Whenever a line in the material below contains "evenodd", copy that line.

--- Dataset entries ---

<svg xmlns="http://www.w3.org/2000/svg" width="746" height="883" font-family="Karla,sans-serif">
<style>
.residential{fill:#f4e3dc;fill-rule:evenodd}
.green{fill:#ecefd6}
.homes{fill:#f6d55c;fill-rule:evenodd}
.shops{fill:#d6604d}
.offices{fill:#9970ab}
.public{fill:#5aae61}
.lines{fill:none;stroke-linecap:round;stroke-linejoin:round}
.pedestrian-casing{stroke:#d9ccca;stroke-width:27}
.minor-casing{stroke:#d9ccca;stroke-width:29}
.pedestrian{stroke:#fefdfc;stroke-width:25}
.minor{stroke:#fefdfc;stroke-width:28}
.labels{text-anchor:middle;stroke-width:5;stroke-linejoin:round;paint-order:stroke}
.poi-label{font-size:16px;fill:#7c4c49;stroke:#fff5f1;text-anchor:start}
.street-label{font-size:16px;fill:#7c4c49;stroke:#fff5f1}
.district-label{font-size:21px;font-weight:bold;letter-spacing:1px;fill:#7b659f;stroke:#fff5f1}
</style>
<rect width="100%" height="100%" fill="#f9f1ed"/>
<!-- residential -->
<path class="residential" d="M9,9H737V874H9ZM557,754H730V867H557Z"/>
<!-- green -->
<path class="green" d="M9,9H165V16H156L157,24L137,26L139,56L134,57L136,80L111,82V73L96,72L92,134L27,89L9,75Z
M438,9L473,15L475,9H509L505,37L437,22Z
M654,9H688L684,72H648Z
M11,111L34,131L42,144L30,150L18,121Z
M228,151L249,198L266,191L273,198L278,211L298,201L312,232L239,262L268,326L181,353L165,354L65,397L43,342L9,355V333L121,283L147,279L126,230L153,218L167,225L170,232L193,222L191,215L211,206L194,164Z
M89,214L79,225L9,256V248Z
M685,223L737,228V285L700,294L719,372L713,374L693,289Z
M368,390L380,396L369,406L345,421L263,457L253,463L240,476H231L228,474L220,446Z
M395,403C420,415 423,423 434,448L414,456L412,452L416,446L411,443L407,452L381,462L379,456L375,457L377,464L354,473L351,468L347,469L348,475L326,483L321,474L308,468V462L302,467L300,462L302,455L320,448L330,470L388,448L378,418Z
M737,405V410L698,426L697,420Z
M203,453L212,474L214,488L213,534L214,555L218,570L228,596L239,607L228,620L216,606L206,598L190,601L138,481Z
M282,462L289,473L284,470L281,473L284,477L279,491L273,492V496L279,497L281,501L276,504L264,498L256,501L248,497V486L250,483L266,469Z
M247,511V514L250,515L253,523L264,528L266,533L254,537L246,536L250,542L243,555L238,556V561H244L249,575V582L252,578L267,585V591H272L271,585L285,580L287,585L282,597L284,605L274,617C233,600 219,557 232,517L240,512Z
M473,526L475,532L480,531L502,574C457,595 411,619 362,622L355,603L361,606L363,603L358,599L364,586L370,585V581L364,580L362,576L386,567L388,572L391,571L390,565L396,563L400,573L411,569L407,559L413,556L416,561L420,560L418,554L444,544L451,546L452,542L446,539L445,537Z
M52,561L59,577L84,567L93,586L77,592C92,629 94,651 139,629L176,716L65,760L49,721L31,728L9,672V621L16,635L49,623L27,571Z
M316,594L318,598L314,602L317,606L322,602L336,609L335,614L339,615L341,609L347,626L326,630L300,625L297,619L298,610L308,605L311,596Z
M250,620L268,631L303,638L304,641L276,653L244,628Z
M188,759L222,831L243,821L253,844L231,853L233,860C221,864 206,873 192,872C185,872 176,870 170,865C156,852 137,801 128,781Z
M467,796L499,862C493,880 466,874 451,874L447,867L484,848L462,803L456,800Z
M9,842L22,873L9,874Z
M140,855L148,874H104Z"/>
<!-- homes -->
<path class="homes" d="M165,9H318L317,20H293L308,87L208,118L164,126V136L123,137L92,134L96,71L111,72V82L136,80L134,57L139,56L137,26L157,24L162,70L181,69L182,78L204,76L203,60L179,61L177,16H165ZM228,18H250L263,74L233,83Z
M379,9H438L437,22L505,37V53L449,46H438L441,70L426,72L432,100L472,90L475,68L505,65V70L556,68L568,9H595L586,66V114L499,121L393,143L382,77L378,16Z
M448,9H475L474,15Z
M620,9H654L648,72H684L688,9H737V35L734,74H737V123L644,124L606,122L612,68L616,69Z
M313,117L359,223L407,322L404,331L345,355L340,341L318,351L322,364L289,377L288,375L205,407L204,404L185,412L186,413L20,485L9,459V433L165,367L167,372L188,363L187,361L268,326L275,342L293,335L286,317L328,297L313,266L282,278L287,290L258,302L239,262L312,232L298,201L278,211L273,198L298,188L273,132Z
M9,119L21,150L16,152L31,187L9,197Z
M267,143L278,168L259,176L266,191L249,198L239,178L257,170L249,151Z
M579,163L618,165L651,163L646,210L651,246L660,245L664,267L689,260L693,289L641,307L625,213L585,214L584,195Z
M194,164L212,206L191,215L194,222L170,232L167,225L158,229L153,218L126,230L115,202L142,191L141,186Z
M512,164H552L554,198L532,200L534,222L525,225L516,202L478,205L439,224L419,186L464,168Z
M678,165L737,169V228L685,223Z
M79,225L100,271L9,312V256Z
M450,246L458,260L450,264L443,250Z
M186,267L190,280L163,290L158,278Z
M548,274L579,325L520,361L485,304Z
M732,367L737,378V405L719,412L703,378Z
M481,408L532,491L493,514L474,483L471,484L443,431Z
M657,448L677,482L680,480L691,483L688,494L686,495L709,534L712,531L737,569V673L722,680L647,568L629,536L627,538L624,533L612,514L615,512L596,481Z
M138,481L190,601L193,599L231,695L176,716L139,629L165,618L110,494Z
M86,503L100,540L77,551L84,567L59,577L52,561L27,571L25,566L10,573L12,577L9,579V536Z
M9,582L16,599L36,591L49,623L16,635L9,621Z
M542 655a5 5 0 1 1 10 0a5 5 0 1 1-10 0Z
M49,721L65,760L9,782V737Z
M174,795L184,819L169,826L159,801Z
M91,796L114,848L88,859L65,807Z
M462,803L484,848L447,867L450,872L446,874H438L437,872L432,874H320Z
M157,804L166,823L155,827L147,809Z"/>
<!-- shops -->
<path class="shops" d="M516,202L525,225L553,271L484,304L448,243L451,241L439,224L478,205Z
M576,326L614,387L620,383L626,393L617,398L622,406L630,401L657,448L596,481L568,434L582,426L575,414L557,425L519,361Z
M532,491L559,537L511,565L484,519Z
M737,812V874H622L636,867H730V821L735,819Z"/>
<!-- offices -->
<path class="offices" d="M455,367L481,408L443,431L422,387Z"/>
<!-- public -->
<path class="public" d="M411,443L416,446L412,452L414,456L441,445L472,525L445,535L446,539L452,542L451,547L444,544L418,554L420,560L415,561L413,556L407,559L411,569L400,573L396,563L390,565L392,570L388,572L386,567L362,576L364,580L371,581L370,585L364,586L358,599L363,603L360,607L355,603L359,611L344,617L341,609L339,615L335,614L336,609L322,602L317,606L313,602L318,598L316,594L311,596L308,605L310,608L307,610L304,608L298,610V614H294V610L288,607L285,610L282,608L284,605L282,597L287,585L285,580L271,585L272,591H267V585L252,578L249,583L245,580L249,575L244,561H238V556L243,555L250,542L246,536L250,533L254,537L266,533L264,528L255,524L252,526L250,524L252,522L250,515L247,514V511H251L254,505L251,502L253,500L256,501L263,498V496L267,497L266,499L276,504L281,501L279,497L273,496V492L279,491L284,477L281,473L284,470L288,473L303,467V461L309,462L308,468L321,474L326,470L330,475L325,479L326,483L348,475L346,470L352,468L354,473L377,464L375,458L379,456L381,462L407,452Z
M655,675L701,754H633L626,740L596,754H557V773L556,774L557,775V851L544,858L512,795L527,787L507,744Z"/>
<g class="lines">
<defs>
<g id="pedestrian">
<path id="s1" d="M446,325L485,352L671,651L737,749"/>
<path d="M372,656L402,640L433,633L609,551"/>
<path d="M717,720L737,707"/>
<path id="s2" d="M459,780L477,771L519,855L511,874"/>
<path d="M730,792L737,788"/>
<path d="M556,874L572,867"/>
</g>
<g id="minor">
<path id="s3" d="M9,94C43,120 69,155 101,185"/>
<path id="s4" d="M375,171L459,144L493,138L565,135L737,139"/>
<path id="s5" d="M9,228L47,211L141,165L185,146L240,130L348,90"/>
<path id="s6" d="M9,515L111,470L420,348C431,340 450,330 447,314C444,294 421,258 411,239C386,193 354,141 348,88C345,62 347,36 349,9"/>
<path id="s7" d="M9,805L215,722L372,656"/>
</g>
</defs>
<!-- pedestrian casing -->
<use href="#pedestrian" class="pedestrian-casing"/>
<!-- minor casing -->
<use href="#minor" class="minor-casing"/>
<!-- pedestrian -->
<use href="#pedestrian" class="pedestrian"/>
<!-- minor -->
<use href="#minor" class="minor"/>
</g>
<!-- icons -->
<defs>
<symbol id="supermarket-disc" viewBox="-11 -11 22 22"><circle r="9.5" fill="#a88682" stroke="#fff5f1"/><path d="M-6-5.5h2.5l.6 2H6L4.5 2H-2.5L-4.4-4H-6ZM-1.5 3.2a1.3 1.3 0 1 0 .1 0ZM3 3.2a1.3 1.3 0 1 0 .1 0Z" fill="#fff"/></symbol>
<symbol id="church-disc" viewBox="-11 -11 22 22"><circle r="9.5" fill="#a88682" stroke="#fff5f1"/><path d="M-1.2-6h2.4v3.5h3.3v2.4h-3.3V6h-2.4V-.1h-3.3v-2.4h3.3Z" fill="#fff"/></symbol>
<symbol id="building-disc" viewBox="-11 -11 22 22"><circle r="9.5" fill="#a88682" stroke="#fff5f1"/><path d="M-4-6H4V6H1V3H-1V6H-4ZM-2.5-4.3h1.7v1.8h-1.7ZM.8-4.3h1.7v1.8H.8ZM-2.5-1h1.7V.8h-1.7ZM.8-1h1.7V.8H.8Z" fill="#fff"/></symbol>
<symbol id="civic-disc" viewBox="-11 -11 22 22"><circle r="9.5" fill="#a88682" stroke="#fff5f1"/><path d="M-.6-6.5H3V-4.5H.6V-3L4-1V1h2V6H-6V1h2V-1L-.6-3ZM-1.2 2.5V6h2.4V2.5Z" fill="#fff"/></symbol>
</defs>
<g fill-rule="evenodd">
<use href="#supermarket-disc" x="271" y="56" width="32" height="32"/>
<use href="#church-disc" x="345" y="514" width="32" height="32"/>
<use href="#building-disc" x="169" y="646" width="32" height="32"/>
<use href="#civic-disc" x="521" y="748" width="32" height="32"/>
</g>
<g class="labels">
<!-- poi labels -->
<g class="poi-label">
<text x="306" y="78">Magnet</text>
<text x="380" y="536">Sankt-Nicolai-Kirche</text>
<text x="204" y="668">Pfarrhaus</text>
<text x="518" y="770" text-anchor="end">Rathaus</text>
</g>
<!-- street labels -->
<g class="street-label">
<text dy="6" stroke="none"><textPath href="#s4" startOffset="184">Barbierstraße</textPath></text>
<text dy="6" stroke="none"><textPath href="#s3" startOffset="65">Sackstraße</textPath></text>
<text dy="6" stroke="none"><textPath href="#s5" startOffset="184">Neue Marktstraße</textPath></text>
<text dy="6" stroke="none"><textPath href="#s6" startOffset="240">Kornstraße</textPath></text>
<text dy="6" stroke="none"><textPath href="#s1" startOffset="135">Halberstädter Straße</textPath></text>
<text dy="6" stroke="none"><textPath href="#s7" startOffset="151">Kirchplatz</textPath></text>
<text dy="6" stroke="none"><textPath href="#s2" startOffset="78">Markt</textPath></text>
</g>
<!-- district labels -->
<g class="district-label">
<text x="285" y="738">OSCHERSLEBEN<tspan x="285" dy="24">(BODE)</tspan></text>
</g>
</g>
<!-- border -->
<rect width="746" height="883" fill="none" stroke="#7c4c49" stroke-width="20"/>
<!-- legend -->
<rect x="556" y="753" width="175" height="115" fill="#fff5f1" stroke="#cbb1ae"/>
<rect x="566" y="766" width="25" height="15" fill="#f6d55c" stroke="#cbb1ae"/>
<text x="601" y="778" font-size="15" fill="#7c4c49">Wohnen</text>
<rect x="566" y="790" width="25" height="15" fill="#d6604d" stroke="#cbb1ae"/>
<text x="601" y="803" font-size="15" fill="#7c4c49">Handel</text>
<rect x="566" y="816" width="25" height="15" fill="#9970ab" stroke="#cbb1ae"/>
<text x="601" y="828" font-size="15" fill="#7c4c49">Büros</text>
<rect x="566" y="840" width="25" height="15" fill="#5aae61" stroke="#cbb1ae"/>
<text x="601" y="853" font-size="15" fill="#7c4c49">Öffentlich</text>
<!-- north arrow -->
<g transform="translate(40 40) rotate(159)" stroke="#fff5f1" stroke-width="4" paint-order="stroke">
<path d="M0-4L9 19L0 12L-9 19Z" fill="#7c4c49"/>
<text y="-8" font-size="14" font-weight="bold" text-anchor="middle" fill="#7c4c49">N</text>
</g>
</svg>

---

Solved exercise:
.residential{fill:#f4e3dc;fill-rule:evenodd}
.homes{fill:#f6d55c;fill-rule:evenodd}
<g fill-rule="evenodd">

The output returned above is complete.